Provided data
::::::::::

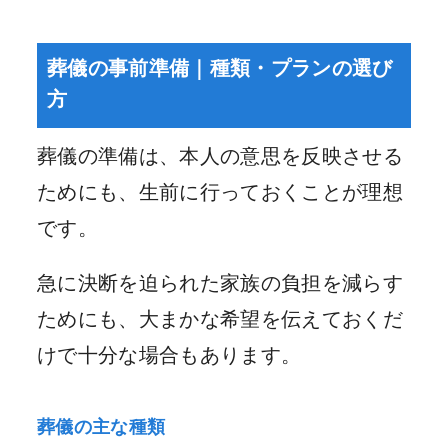
葬儀の事前準備｜種類・プランの選び
方
葬儀の準備は、本人の意思を反映させる
ためにも、生前に行っておくことが理想
です。
急に決断を迫られた家族の負担を減らす
ためにも、大まかな希望を伝えておくだ
けで十分な場合もあります。
葬儀の主な種類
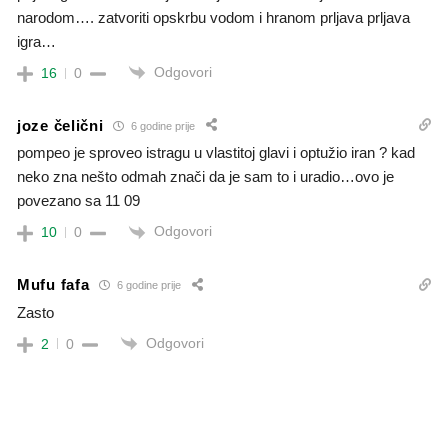
narodom…. zatvoriti opskrbu vodom i hranom prljava prljava
igra…
Odgovori
16
0
joze čelični
6 godine prije
pompeo je sproveo istragu u vlastitoj glavi i optužio iran ? kad
neko zna nešto odmah znači da je sam to i uradio…ovo je
povezano sa 11 09
Odgovori
10
0
Mufu fafa
6 godine prije
Zasto
Odgovori
2
0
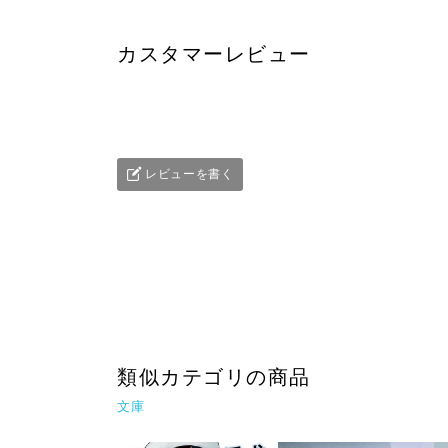
カスタマーレビュー
レビューを書く
類似カテゴリの商品
文庫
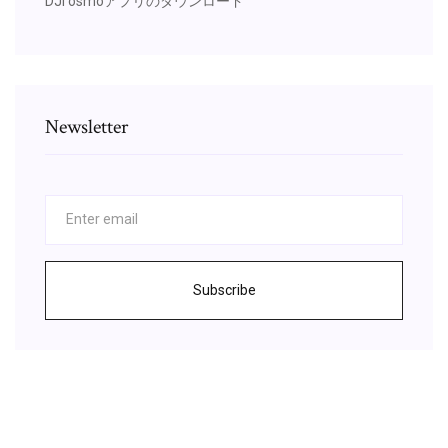
DJI osmoアプリのダウンロード
Newsletter
Subscribe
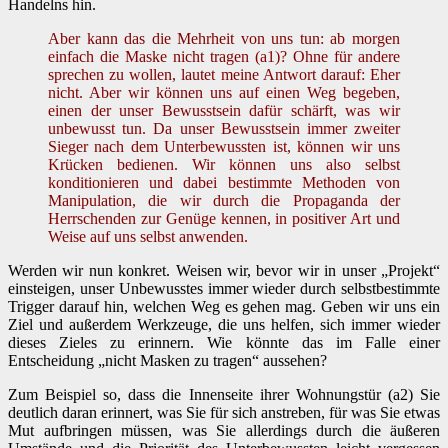
Handelns hin.
Aber kann das die Mehrheit von uns tun: ab morgen
einfach die Maske nicht tragen (a1)? Ohne für andere
sprechen zu wollen, lautet meine Antwort darauf: Eher
nicht. Aber wir können uns auf einen Weg begeben,
einen der unser Bewusstsein dafür schärft, was wir
unbewusst tun. Da unser Bewusstsein immer zweiter
Sieger nach dem Unterbewussten ist, können wir uns
Krücken bedienen. Wir können uns also selbst
konditionieren und dabei bestimmte Methoden von
Manipulation, die wir durch die Propaganda der
Herrschenden zur Genüge kennen, in positiver Art und
Weise auf uns selbst anwenden.
Werden wir nun konkret. Weisen wir, bevor wir in unser „Projekt“
einsteigen, unser Unbewusstes immer wieder durch selbstbestimmte
Trigger darauf hin, welchen Weg es gehen mag. Geben wir uns ein
Ziel und außerdem Werkzeuge, die uns helfen, sich immer wieder
dieses Zieles zu erinnern. Wie könnte das im Falle einer
Entscheidung „nicht Masken zu tragen“ aussehen?
Zum Beispiel so, dass die Innenseite ihrer Wohnungstür (a2) Sie
deutlich daran erinnert, was Sie für sich anstreben, für was Sie etwas
Mut aufbringen müssen, was Sie allerdings durch die äußeren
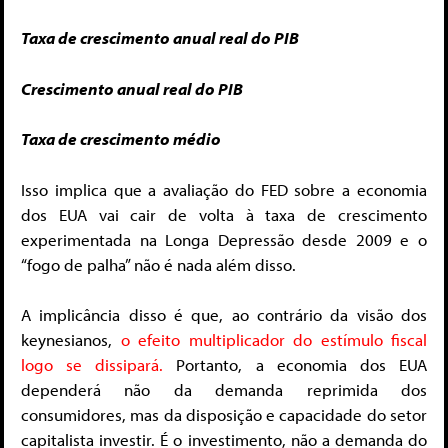
Taxa de crescimento anual real do PIB
Crescimento anual real do PIB
Taxa de crescimento médio
Isso implica que a avaliação do FED sobre a economia
dos EUA vai cair de volta à taxa de crescimento
experimentada na Longa Depressão desde 2009 e o
“fogo de palha” não é nada além disso.
A implicância disso é que, ao contrário da visão dos
keynesianos,
o efeito multiplicador
do estímulo fiscal
logo se dissipará.
Portanto, a economia dos EUA
dependerá não da demanda reprimida dos
consumidores, mas da disposição e capacidade do setor
capitalista investir. É o investimento, não a demanda do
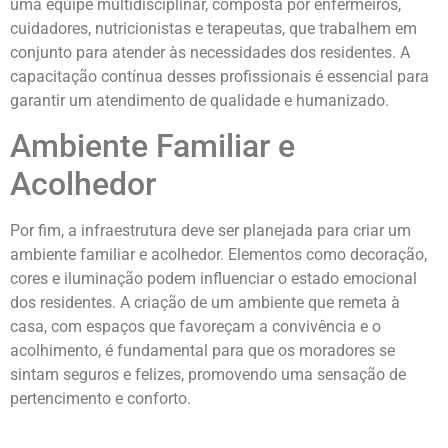
uma equipe multidisciplinar, composta por enfermeiros,
cuidadores, nutricionistas e terapeutas, que trabalhem em
conjunto para atender às necessidades dos residentes. A
capacitação contínua desses profissionais é essencial para
garantir um atendimento de qualidade e humanizado.
Ambiente Familiar e
Acolhedor
Por fim, a infraestrutura deve ser planejada para criar um
ambiente familiar e acolhedor. Elementos como decoração,
cores e iluminação podem influenciar o estado emocional
dos residentes. A criação de um ambiente que remeta à
casa, com espaços que favoreçam a convivência e o
acolhimento, é fundamental para que os moradores se
sintam seguros e felizes, promovendo uma sensação de
pertencimento e conforto.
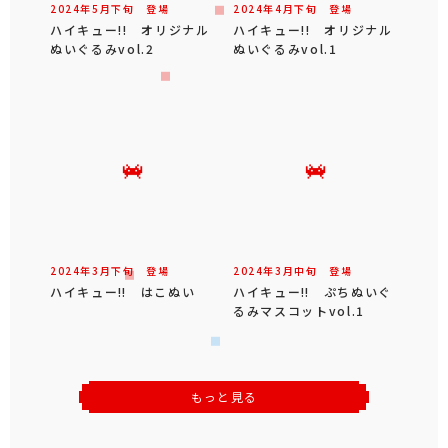
2024年
5
月
下旬
登場
2024年
4
月
下旬
登場
ハイキュー!! オリジナル
ハイキュー!! オリジナル
ぬいぐるみvol.2
ぬいぐるみvol.1
2024年
3
月
下旬
登場
2024年
3
月
中旬
登場
ハイキュー‼ はこぬい
ハイキュー‼ ぷちぬいぐ
るみマスコットvol.1
もっと見る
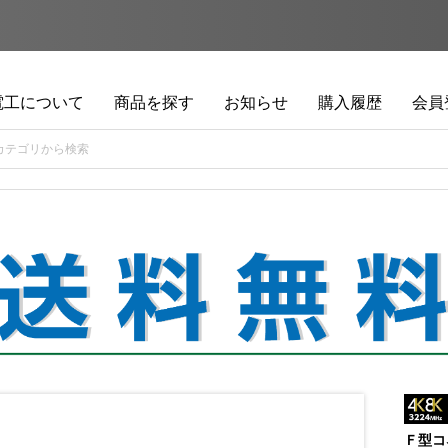
電工について
商品を探す
お知らせ
購入履歴
会員
Ｆ型コ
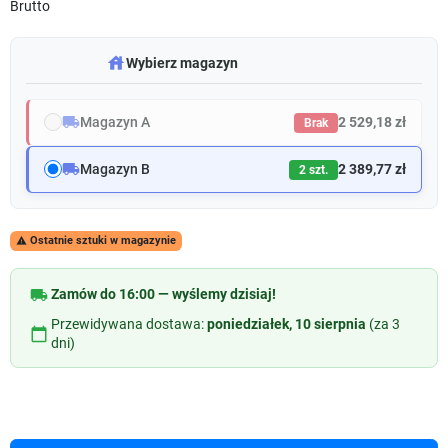
Brutto
warehouse
Wybierz magazyn
local_shipping
Magazyn A
2 529,18 zł
Brak
local_shipping
Magazyn B
2 389,77 zł
2 szt.
Ostatnie sztuki w magazynie

local_shipping
Zamów do 16:00 — wyślemy dzisiaj!
Przewidywana dostawa:
poniedziałek, 10 sierpnia
(za 3
calendar_today
dni)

::::::::::

Work item
Edit all of the items above by replacing each "local_shipping" with "delivery_truck" and keeping everything else the same. Don't include the pictures in your answer.

Answer to this exercise
葬儀の事前準備｜種類・プランの選び
方
葬儀の準備は、本人の意思を反映させる
ためにも、生前に行っておくことが理想
です。
急に決断を迫られた家族の負担を減らす
ためにも、大まかな希望を伝えておくだ
けで十分な場合もあります。
葬儀の主な種類
narodom…. zatvoriti opskrbu vodom i hranom prljava prljava
igra…
Odgovori
16
0
joze čelični
6 godine prije
pompeo je sproveo istragu u vlastitoj glavi i optužio iran ? kad
neko zna nešto odmah znači da je sam to i uradio…ovo je
povezano sa 11 09
Odgovori
10
0
Mufu fafa
6 godine prije
Zasto
Odgovori
2
0
カスタマーレビュー
レビューを書く
類似カテゴリの商品
文庫
DJI osmoアプリのダウンロード
Newsletter
Subscribe
Handelns hin.
Aber kann das die Mehrheit von uns tun: ab morgen
einfach die Maske nicht tragen (a1)? Ohne für andere
sprechen zu wollen, lautet meine Antwort darauf: Eher
nicht. Aber wir können uns auf einen Weg begeben,
einen der unser Bewusstsein dafür schärft, was wir
unbewusst tun. Da unser Bewusstsein immer zweiter
Sieger nach dem Unterbewussten ist, können wir uns
Krücken bedienen. Wir können uns also selbst
konditionieren und dabei bestimmte Methoden von
Manipulation, die wir durch die Propaganda der
Herrschenden zur Genüge kennen, in positiver Art und
Weise auf uns selbst anwenden.
Werden wir nun konkret. Weisen wir, bevor wir in unser „Projekt“
einsteigen, unser Unbewusstes immer wieder durch selbstbestimmte
Trigger darauf hin, welchen Weg es gehen mag. Geben wir uns ein
Ziel und außerdem Werkzeuge, die uns helfen, sich immer wieder
dieses Zieles zu erinnern. Wie könnte das im Falle einer
Entscheidung „nicht Masken zu tragen“ aussehen?
Zum Beispiel so, dass die Innenseite ihrer Wohnungstür (a2) Sie
deutlich daran erinnert, was Sie für sich anstreben, für was Sie etwas
Mut aufbringen müssen, was Sie allerdings durch die äußeren
Taxa de crescimento anual real do PIB
Crescimento anual real do PIB
Taxa de crescimento médio
Isso implica que a avaliação do FED sobre a economia
dos EUA vai cair de volta à taxa de crescimento
experimentada na Longa Depressão desde 2009 e o
“fogo de palha” não é nada além disso.
A implicância disso é que, ao contrário da visão dos
keynesianos,
o efeito multiplicador
do estímulo fiscal
logo se dissipará.
Portanto, a economia dos EUA
dependerá não da demanda reprimida dos
consumidores, mas da disposição e capacidade do setor
capitalista investir. É o investimento, não a demanda do
uma equipe multidisciplinar, composta por enfermeiros,
cuidadores, nutricionistas e terapeutas, que trabalhem em
conjunto para atender às necessidades dos residentes. A
capacitação contínua desses profissionais é essencial para
garantir um atendimento de qualidade e humanizado.
Ambiente Familiar e
Acolhedor
Por fim, a infraestrutura deve ser planejada para criar um
ambiente familiar e acolhedor. Elementos como decoração,
cores e iluminação podem influenciar o estado emocional
dos residentes. A criação de um ambiente que remeta à
casa, com espaços que favoreçam a convivência e o
acolhimento, é fundamental para que os moradores se
sintam seguros e felizes, promovendo uma sensação de
pertencimento e conforto.
2024年
5
月
下旬
登場
2024年
4
月
下旬
登場
ハイキュー!! オリジナル
ハイキュー!! オリジナル
ぬいぐるみvol.2
ぬいぐるみvol.1
2024年
3
月
下旬
登場
2024年
3
月
中旬
登場
ハイキュー‼ はこぬい
ハイキュー‼ ぷちぬいぐ
るみマスコットvol.1
もっと見る
電工について
商品を探す
お知らせ
購入履歴
会員
Ｆ型コ
Brutto
warehouse
Wybierz magazyn
delivery_truck
Magazyn A
2 529,18 zł
Brak
delivery_truck
Magazyn B
2 389,77 zł
2 szt.
Ostatnie sztuki w magazynie

delivery_truck
Zamów do 16:00 — wyślemy dzisiaj!
Przewidywana dostawa:
poniedziałek, 10 sierpnia
(za 3
calendar_today
dni)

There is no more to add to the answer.